Um jornalista carioca definiu a cítara como um instrumento muito próprio para ser tocado por centopeias e polvos. Quem cresceu em Brasília nas duas primeiras décadas da cidade teve o privilégio de assistir Avena de Castro dedilhando a cítara como se ela pertencesse originalmente aos regionais de choro. Jacob do Bandolim dizia que Avena era o seu melhor intérprete.

Mas, além de excelente instrumentista, poucos sabem que Avena foi um

magnífico compositor e um líder fundamental para a consolidação do choro em Brasília. Em julho de 2016, a flautista Beth Ernest Dias comandou, no Clube do Choro, uma memorável aula-espetáculo, que fez com que a figura mítica de Avena de Castro ganhasse corpo, presença, sopro e voz. Desde 2012, ela acordava, almoçava, dormia e sonhava com os tempos pioneiros e românticos do choro envolvidos no meio das nuvens e da poeira.

Com a cabeça de instrumentista e educadora, concebeu um projeto em três frentes, batizado de Sábado à tarde: um livro para contar a história, dois CDs para revelar a excelência do compositor e um caderno com cifras e melodias de Avena para que seja tocado em qualquer escola ou roda de choro. No decorrer da pesquisa, Paulinho da Viola ligou várias vezes para evocar histórias. Em uma delas, contou que, quando tinha 15 anos, no Rio de Janeiro, assistiu Avena tocar e ficou impressionado com a qualidade das composições.

É precisamente essa qualidade do compositor que Beth revelou com a participação de três gerações de instrumentistas de primeira linha. Mesmo sem letra, cada composição é uma crônica que narra a história da música na cidade. Avena compôs lindas e fantasiosas melodias. A belíssima Sábado à tarde foi dedicada às rodas musicais no apartamento do jornalista Raimundo Brito, que, guardadas as devidas proporções, estão para a história do choro em Brasília como a casa da Tia Ciata esteve para a invenção do samba no Rio de Janeiro.

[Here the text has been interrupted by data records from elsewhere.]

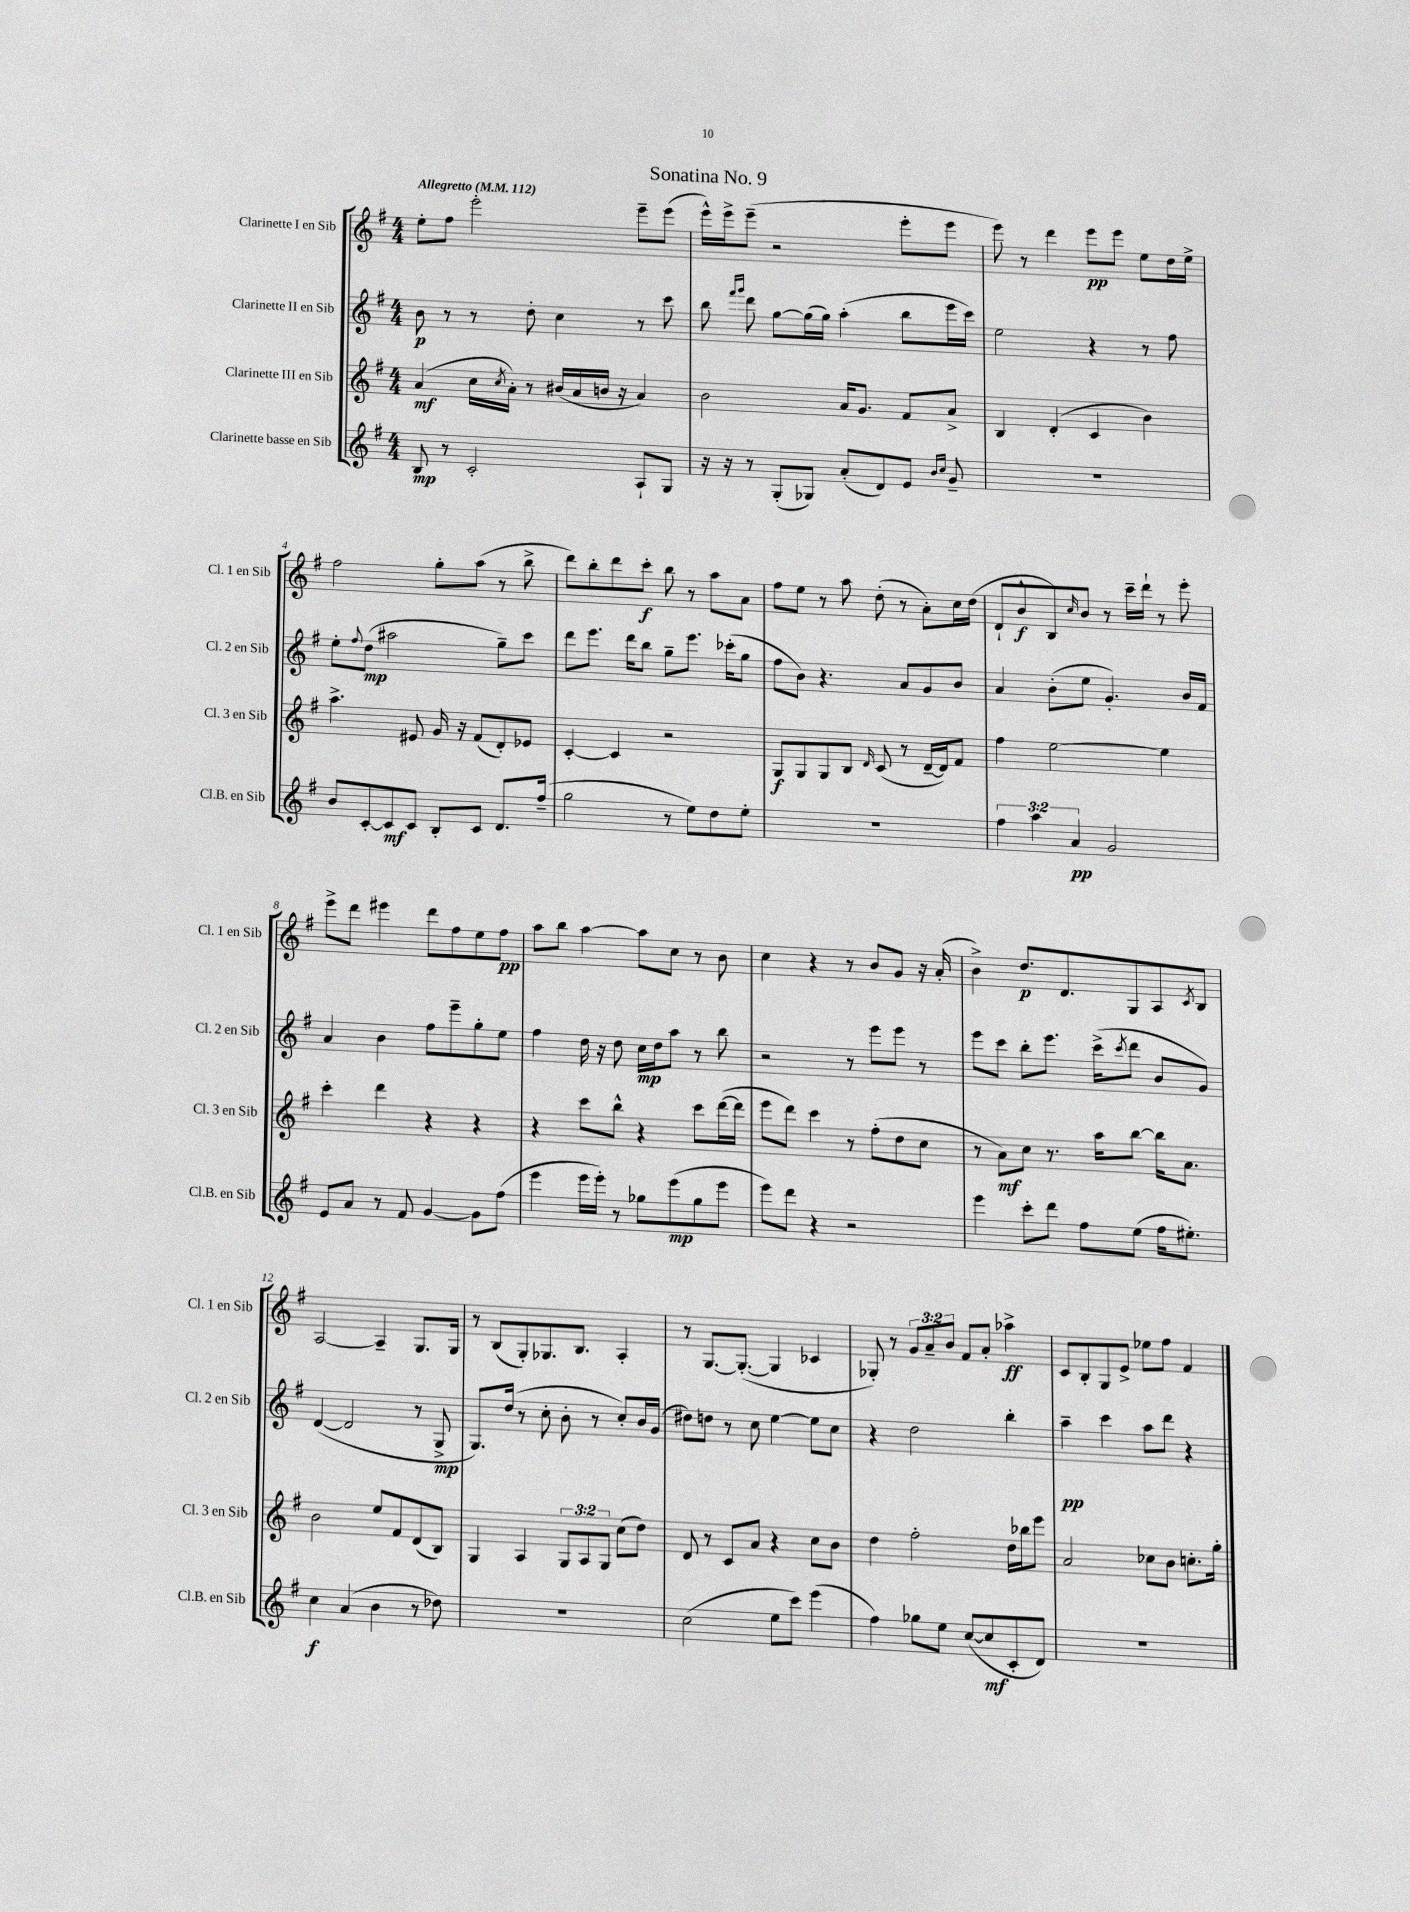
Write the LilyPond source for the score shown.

\header { title = "Sonatina No. 9" }
<<
\new StaffGroup <<
\new Staff = "s0" \with { instrumentName = "Clarinette I en Sib" shortInstrumentName = "Cl. 1 en Sib" } {
    \clef treble \key g \major \numericTimeSignature \time 4/4 \override Staff.TupletNumber.text = #tuplet-number::calc-fraction-text \tempo "Allegretto" 4 = 112
    e''8-. fis''8 e'''2-. e'''8-- e'''8( |
    e'''16-^) e'''16-> e'''8--( r2 e'''8-. e'''8 |
    e'''8) r8 d'''4 e'''8\pp e'''8 e''8 d''16 e''16-> |
    fis''2 g''8-. a''8( r8 b''8-> |
    d'''8) b''8-. d'''8 c'''8-.\f b''8 r8 a''8 a'8 |
    fis''8 e''8 r8 a''8 d''8-.( r8 a'8-.) c''16 d''16( |
    d'8-! b'8-^\f b8) \grace { c''16 } b'8 r8 c'''16-- d'''16-! r8 e'''8-. |
    e'''8-> d'''8 eis'''4 d'''8 fis''8 e''8 fis''8\pp |
    a''8 b''8 a''4~ a''8 c''8 r8 b'8 |
    c''4 r4 r8 b'8 g'8 r16 a'16-.( |
    b'4->) d''8.\p d'8. g8 a8 \acciaccatura { c'8 } b8 |
    a2~ a4-- g8. g16 |
    r8 b8( g8-.) ges8. b8. a4-. |
    r8 g8.~ g8.~-.( g4 ces'4 |
    ges8-.) r8 \tuplet 3/2 { g'8 a'8-- b'8 } fis'8 a'8-. aes''4->\ff |
    c'8 b8-. g8 e'8-> ees''8 fis''8 fis'4 \bar "|." |
}
\new Staff = "s1" \with { instrumentName = "Clarinette II en Sib" shortInstrumentName = "Cl. 2 en Sib" } {
    \clef treble \key g \major \numericTimeSignature \time 4/4
    b'8\p r8 r8 d''8-. c''4 r8 c'''8 |
    b''8 \grace { fis'''16 g'''16 } d'''8 g''8~ g''16( g''16) a''4-.( b''8 e'''16 c'''16) |
    e''2 r4 r8 fis''8 |
    e''8-. \appoggiatura { fis''8 } d''8\mp( ais''2 g''8--) c'''8 |
    d'''8 e'''8. d'''16 b''8 g''8-- e'''8. ces'''16-.( g''8 |
    fis''8 b'8) r4. a'8 g'8 b'8 |
    a'4 b'8-.( e''8 g'4.-.) b'16 fis'16 |
    a'4 b'4 fis''8 e'''8-- g''8-. e''8 |
    fis''4 d''16 r16 d''8 c''16\mp d''16 a''8 r8 b''8 |
    r2 r8 e'''8 e'''8 r8 |
    e'''8 c'''8 b''8-. e'''8. c'''16->( \acciaccatura { c'''8 } d'''8 b'8 g'8) |
    d'4~( d'2 r8 g8->\mp |
    g8.) d''16( r8 c''8-. b'8-. r8 c''8-.) b'16 g'16( |
    dis''8) d''8 r8 c''8 e''4~ e''8 c''8 |
    r4 d''2 b''4-. |
    a''4--\pp c'''4 a''8 d'''8 r4 \bar "|." |
}
\new Staff = "s2" \with { instrumentName = "Clarinette III en Sib" shortInstrumentName = "Cl. 3 en Sib" } {
    \clef treble \key g \major \numericTimeSignature \time 4/4 \override Staff.TupletNumber.text = #tuplet-number::calc-fraction-text
    a'4\mf( c''16 \acciaccatura { c''8 } a'16-.) r8 bis'16( a'16 b'16 r16 a'4) |
    b'2 a'16 g'8. fis'8 a'8-> |
    b4 d'4-.( c'4 b'4) |
    a''4.-> eis'8 g'16 r16 fis'8( d'8-.) ees'8 |
    c'4~-. c'4 r2 |
    g8\f g8 g8 b8 \grace { d'16 } c'8( r8 d'16~-- d'16) fis'8 |
    fis''4 e''2~ e''4 |
    c'''4-. d'''4 r4 r4 |
    r4 c'''8 b''8-^ r4 c'''8 d'''16~( d'''16 |
    e'''8 d'''8) c'''4 r8 fis''8-.( d''8 c''8 |
    r8 a'8\mf) c''8 r8. a''16 b''8~ b''16 a'8. |
    b'2 e''8 fis'8 d'8( b8) |
    g4 a4 \tuplet 3/2 { g8 a8 g8 } c''8( d''8) |
    d'8 r8 c'8 a'8 r4 c''8 b'8 |
    d''4 fis''2-. d''16 bes''16 e'''8 |
    a'2 ces''8 b'8 c''8.-. g''16-. \bar "|." |
}
\new Staff = "s3" \with { instrumentName = "Clarinette basse en Sib" shortInstrumentName = "Cl.B. en Sib" } {
    \clef treble \key g \major \numericTimeSignature \time 4/4 \override Staff.TupletNumber.text = #tuplet-number::calc-fraction-text
    b8\mp r8 c'2-. a8-! g8 |
    r16 r16 r8 g8-.( ges8) a'8-.( d'8) e'8 \grace { b'16 c''16 } g'8-- |
    r1 |
    b'8 c'8~-. c'8\mf c'8 b8-. c'8 d'8. fis''16--( |
    g''2 r8 e''8) d''8 e''8-. |
    R1 |
    \tuplet 3/2 { fis''4 a''4 a'4\pp } g'2 |
    e'8 a'8 r8 fis'8 g'4~ g'8 fis''8( |
    e'''4 e'''16 e'''16-.) r8 ges''8 e'''8\mp( ges''8 e'''8 |
    e'''8) d'''8 r4 r2 |
    e'''4 c'''8-. d'''8 fis''8 e''8( fis''16 eis''8.-.) |
    c''4\f a'4( b'4 r8 des''8) |
    R1 |
    c''2( e''8 c'''8) e'''4( |
    fis''4) ges''8 e''8 c''8~( c''8\mf c'8-. d'8) |
    R1 \bar "|." |
}
>>
>>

Divina flauta homenageia Odette Ernest Dias, a dona do apartamento que se transformou no reduto dos saraus brasilienses, depois da morte de Raimundo de Brito, nos anos 1970. Evocação de Jacob do Bandolim celebra o amigo que, a meu ver, exerceu influência decisiva na constituição do choro em Brasília. As composições puxavam fios de uma história que estava se perdendo irremediavelmente.

O projeto de Beth Ernest recolocou Avena de Castro na corrente sanguínea da música popular brasileira. Foi uma celebração de Avena e da música brasiliense, pois subiram ao palco três gerações de instrumentistas.

Evoquei o projeto e a apresentação no Clube do Choro porque, na última sexta-feira, dia 7 de dezembro, Avena de Castro faria 100 anos. E, no entanto, a data passou completamente em brancas nuvens. Isso não poderia acontecer, pois o citarista foi um dos líderes do primeiro núcleo do choro no planalto e o primeiro presidente do Clube do Choro, que se tornou referência nacional. Merecia uma celebração musical. É essa a história que confere dignidade a Brasília e não podemos esquecê-la.